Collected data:
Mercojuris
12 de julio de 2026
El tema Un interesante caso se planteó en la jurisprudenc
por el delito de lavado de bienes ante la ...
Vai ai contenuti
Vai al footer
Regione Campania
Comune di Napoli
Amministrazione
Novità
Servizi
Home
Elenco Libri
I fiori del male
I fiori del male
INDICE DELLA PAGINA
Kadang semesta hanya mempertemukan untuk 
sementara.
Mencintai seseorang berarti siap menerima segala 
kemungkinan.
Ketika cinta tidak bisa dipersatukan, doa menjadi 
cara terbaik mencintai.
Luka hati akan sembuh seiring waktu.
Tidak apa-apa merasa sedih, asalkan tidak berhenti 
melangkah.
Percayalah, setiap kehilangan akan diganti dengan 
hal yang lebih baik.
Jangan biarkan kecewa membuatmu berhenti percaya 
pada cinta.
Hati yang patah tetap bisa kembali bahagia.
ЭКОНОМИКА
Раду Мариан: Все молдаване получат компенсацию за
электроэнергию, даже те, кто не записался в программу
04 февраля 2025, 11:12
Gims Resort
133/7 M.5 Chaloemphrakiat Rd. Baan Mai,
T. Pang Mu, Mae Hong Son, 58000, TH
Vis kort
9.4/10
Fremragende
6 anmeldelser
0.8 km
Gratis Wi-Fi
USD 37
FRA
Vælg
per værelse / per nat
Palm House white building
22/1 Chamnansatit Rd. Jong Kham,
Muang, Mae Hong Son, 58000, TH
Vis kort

### What you need to do
Going through the entries, return every line holding the word "berhenti".

### Answer area
Tidak apa-apa merasa sedih, asalkan tidak berhenti 
Jangan biarkan kecewa membuatmu berhenti percaya 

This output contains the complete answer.